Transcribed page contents
────────────────────────────────────────

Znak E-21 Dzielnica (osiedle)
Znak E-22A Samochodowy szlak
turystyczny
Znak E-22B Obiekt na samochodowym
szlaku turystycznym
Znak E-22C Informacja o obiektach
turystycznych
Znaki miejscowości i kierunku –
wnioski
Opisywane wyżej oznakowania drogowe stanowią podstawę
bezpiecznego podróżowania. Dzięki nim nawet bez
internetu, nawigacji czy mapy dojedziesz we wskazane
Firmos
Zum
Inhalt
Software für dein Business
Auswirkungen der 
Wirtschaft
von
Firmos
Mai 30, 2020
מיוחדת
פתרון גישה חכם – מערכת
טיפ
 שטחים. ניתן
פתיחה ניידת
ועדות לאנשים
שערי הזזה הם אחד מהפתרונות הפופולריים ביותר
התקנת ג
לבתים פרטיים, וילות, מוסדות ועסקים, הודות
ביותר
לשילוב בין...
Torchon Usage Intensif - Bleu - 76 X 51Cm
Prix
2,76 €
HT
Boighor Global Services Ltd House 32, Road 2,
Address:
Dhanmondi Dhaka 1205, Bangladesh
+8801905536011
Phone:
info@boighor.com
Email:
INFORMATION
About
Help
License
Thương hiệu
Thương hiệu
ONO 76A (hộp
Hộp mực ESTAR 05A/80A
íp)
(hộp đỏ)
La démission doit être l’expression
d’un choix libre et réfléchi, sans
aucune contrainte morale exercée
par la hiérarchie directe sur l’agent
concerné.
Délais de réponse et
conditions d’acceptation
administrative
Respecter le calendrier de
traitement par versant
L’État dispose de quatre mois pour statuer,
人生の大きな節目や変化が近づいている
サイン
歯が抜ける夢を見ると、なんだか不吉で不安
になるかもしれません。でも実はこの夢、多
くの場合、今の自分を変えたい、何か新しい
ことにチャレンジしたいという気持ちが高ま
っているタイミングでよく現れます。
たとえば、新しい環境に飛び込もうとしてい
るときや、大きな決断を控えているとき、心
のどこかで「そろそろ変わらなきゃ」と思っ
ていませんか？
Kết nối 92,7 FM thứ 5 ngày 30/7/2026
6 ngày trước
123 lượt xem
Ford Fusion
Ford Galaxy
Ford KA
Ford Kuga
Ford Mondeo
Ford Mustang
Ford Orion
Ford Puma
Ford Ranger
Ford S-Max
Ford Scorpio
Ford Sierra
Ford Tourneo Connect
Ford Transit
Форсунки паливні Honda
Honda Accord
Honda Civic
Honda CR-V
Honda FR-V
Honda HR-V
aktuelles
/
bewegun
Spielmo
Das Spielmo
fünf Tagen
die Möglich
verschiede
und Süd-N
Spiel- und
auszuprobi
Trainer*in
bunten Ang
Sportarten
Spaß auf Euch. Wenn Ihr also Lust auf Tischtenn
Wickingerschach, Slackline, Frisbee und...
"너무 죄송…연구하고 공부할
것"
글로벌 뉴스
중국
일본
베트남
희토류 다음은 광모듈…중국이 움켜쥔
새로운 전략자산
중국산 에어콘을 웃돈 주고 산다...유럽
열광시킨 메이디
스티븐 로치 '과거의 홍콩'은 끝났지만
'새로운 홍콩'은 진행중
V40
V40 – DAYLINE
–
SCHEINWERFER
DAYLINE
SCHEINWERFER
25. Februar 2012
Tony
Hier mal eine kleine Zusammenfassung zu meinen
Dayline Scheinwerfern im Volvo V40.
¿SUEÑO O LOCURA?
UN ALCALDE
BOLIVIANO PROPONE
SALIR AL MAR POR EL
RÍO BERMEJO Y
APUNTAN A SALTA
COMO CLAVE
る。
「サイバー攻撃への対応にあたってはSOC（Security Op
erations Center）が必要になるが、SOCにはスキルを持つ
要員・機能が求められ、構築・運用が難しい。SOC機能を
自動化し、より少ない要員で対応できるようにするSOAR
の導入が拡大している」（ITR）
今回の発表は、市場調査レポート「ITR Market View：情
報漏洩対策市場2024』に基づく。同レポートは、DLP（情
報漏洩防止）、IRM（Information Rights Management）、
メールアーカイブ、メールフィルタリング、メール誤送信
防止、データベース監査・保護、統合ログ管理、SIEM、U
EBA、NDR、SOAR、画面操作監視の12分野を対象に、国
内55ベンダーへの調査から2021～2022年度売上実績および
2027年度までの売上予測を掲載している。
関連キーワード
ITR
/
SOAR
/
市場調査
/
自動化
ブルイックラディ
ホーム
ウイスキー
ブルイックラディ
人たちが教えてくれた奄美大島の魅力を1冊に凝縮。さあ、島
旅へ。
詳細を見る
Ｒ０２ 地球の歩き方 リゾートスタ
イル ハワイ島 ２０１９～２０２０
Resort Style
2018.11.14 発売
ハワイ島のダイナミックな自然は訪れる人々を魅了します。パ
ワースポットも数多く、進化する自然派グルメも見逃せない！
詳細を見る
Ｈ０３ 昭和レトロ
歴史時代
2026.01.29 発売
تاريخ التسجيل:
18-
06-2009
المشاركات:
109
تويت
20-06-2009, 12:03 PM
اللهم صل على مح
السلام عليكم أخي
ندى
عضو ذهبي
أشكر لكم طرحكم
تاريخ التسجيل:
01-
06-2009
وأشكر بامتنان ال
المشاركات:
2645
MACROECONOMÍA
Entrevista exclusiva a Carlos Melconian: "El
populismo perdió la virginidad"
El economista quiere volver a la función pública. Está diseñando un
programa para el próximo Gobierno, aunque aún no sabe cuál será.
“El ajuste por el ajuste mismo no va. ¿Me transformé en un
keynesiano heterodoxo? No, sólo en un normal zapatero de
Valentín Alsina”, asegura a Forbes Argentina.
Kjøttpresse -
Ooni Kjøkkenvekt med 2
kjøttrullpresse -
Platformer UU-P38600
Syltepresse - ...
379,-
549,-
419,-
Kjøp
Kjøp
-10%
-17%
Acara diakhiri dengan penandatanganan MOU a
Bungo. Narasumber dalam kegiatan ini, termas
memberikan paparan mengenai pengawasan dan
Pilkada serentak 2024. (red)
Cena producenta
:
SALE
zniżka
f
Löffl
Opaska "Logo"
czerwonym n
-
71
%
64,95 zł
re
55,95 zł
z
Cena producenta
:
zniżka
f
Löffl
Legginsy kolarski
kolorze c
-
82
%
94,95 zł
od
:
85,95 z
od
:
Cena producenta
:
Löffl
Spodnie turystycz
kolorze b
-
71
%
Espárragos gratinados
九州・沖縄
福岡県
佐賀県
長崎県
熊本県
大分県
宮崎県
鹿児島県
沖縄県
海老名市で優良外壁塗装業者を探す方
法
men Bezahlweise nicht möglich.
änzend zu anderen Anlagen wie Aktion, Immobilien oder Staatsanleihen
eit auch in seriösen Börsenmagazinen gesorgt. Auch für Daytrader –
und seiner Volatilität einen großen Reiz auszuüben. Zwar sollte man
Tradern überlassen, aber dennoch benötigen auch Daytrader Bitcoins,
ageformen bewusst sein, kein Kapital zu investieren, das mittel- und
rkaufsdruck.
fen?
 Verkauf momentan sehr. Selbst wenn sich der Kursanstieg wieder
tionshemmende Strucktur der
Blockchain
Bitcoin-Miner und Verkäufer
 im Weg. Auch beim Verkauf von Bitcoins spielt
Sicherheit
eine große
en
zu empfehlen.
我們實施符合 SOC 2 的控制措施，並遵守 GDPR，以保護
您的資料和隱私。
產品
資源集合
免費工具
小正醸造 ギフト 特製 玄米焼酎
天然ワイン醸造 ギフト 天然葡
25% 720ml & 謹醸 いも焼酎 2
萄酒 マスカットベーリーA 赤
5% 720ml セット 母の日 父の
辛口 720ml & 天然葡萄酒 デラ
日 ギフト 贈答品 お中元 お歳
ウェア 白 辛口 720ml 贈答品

────────────────────────────────────────

▸ PROBLEM TO SOLVE:
An exact copy of all the records is the only acceptable answer.

▸ WRITTEN RESPONSE:
Znak E-21 Dzielnica (osiedle)
Znak E-22A Samochodowy szlak
turystyczny
Znak E-22B Obiekt na samochodowym
szlaku turystycznym
Znak E-22C Informacja o obiektach
turystycznych
Znaki miejscowości i kierunku –
wnioski
Opisywane wyżej oznakowania drogowe stanowią podstawę
bezpiecznego podróżowania. Dzięki nim nawet bez
internetu, nawigacji czy mapy dojedziesz we wskazane
Firmos
Zum
Inhalt
Software für dein Business
Auswirkungen der 
Wirtschaft
von
Firmos
Mai 30, 2020
מיוחדת
פתרון גישה חכם – מערכת
טיפ
 שטחים. ניתן
פתיחה ניידת
ועדות לאנשים
שערי הזזה הם אחד מהפתרונות הפופולריים ביותר
התקנת ג
לבתים פרטיים, וילות, מוסדות ועסקים, הודות
ביותר
לשילוב בין...
Torchon Usage Intensif - Bleu - 76 X 51Cm
Prix
2,76 €
HT
Boighor Global Services Ltd House 32, Road 2,
Address:
Dhanmondi Dhaka 1205, Bangladesh
+8801905536011
Phone:
info@boighor.com
Email:
INFORMATION
About
Help
License
Thương hiệu
Thương hiệu
ONO 76A (hộp
Hộp mực ESTAR 05A/80A
íp)
(hộp đỏ)
La démission doit être l’expression
d’un choix libre et réfléchi, sans
aucune contrainte morale exercée
par la hiérarchie directe sur l’agent
concerné.
Délais de réponse et
conditions d’acceptation
administrative
Respecter le calendrier de
traitement par versant
L’État dispose de quatre mois pour statuer,
人生の大きな節目や変化が近づいている
サイン
歯が抜ける夢を見ると、なんだか不吉で不安
になるかもしれません。でも実はこの夢、多
くの場合、今の自分を変えたい、何か新しい
ことにチャレンジしたいという気持ちが高ま
っているタイミングでよく現れます。
たとえば、新しい環境に飛び込もうとしてい
るときや、大きな決断を控えているとき、心
のどこかで「そろそろ変わらなきゃ」と思っ
ていませんか？
Kết nối 92,7 FM thứ 5 ngày 30/7/2026
6 ngày trước
123 lượt xem
Ford Fusion
Ford Galaxy
Ford KA
Ford Kuga
Ford Mondeo
Ford Mustang
Ford Orion
Ford Puma
Ford Ranger
Ford S-Max
Ford Scorpio
Ford Sierra
Ford Tourneo Connect
Ford Transit
Форсунки паливні Honda
Honda Accord
Honda Civic
Honda CR-V
Honda FR-V
Honda HR-V
aktuelles
/
bewegun
Spielmo
Das Spielmo
fünf Tagen
die Möglich
verschiede
und Süd-N
Spiel- und
auszuprobi
Trainer*in
bunten Ang
Sportarten
Spaß auf Euch. Wenn Ihr also Lust auf Tischtenn
Wickingerschach, Slackline, Frisbee und...
"너무 죄송…연구하고 공부할
것"
글로벌 뉴스
중국
일본
베트남
희토류 다음은 광모듈…중국이 움켜쥔
새로운 전략자산
중국산 에어콘을 웃돈 주고 산다...유럽
열광시킨 메이디
스티븐 로치 '과거의 홍콩'은 끝났지만
'새로운 홍콩'은 진행중
V40
V40 – DAYLINE
–
SCHEINWERFER
DAYLINE
SCHEINWERFER
25. Februar 2012
Tony
Hier mal eine kleine Zusammenfassung zu meinen
Dayline Scheinwerfern im Volvo V40.
¿SUEÑO O LOCURA?
UN ALCALDE
BOLIVIANO PROPONE
SALIR AL MAR POR EL
RÍO BERMEJO Y
APUNTAN A SALTA
COMO CLAVE
る。
「サイバー攻撃への対応にあたってはSOC（Security Op
erations Center）が必要になるが、SOCにはスキルを持つ
要員・機能が求められ、構築・運用が難しい。SOC機能を
自動化し、より少ない要員で対応できるようにするSOAR
の導入が拡大している」（ITR）
今回の発表は、市場調査レポート「ITR Market View：情
報漏洩対策市場2024』に基づく。同レポートは、DLP（情
報漏洩防止）、IRM（Information Rights Management）、
メールアーカイブ、メールフィルタリング、メール誤送信
防止、データベース監査・保護、統合ログ管理、SIEM、U
EBA、NDR、SOAR、画面操作監視の12分野を対象に、国
内55ベンダーへの調査から2021～2022年度売上実績および
2027年度までの売上予測を掲載している。
関連キーワード
ITR
/
SOAR
/
市場調査
/
自動化
ブルイックラディ
ホーム
ウイスキー
ブルイックラディ
人たちが教えてくれた奄美大島の魅力を1冊に凝縮。さあ、島
旅へ。
詳細を見る
Ｒ０２ 地球の歩き方 リゾートスタ
イル ハワイ島 ２０１９～２０２０
Resort Style
2018.11.14 発売
ハワイ島のダイナミックな自然は訪れる人々を魅了します。パ
ワースポットも数多く、進化する自然派グルメも見逃せない！
詳細を見る
Ｈ０３ 昭和レトロ
歴史時代
2026.01.29 発売
تاريخ التسجيل:
18-
06-2009
المشاركات:
109
تويت
20-06-2009, 12:03 PM
اللهم صل على مح
السلام عليكم أخي
ندى
عضو ذهبي
أشكر لكم طرحكم
تاريخ التسجيل:
01-
06-2009
وأشكر بامتنان ال
المشاركات:
2645
MACROECONOMÍA
Entrevista exclusiva a Carlos Melconian: "El
populismo perdió la virginidad"
El economista quiere volver a la función pública. Está diseñando un
programa para el próximo Gobierno, aunque aún no sabe cuál será.
“El ajuste por el ajuste mismo no va. ¿Me transformé en un
keynesiano heterodoxo? No, sólo en un normal zapatero de
Valentín Alsina”, asegura a Forbes Argentina.
Kjøttpresse -
Ooni Kjøkkenvekt med 2
kjøttrullpresse -
Platformer UU-P38600
Syltepresse - ...
379,-
549,-
419,-
Kjøp
Kjøp
-10%
-17%
Acara diakhiri dengan penandatanganan MOU a
Bungo. Narasumber dalam kegiatan ini, termas
memberikan paparan mengenai pengawasan dan
Pilkada serentak 2024. (red)
Cena producenta
:
SALE
zniżka
f
Löffl
Opaska "Logo"
czerwonym n
-
71
%
64,95 zł
re
55,95 zł
z
Cena producenta
:
zniżka
f
Löffl
Legginsy kolarski
kolorze c
-
82
%
94,95 zł
od
:
85,95 z
od
:
Cena producenta
:
Löffl
Spodnie turystycz
kolorze b
-
71
%
Espárragos gratinados
九州・沖縄
福岡県
佐賀県
長崎県
熊本県
大分県
宮崎県
鹿児島県
沖縄県
海老名市で優良外壁塗装業者を探す方
法
men Bezahlweise nicht möglich.
änzend zu anderen Anlagen wie Aktion, Immobilien oder Staatsanleihen
eit auch in seriösen Börsenmagazinen gesorgt. Auch für Daytrader –
und seiner Volatilität einen großen Reiz auszuüben. Zwar sollte man
Tradern überlassen, aber dennoch benötigen auch Daytrader Bitcoins,
ageformen bewusst sein, kein Kapital zu investieren, das mittel- und
rkaufsdruck.
fen?
 Verkauf momentan sehr. Selbst wenn sich der Kursanstieg wieder
tionshemmende Strucktur der
Blockchain
Bitcoin-Miner und Verkäufer
 im Weg. Auch beim Verkauf von Bitcoins spielt
Sicherheit
eine große
en
zu empfehlen.
我們實施符合 SOC 2 的控制措施，並遵守 GDPR，以保護
您的資料和隱私。
產品
資源集合
免費工具
小正醸造 ギフト 特製 玄米焼酎
天然ワイン醸造 ギフト 天然葡
25% 720ml & 謹醸 いも焼酎 2
萄酒 マスカットベーリーA 赤
5% 720ml セット 母の日 父の
辛口 720ml & 天然葡萄酒 デラ
日 ギフト 贈答品 お中元 お歳
ウェア 白 辛口 720ml 贈答品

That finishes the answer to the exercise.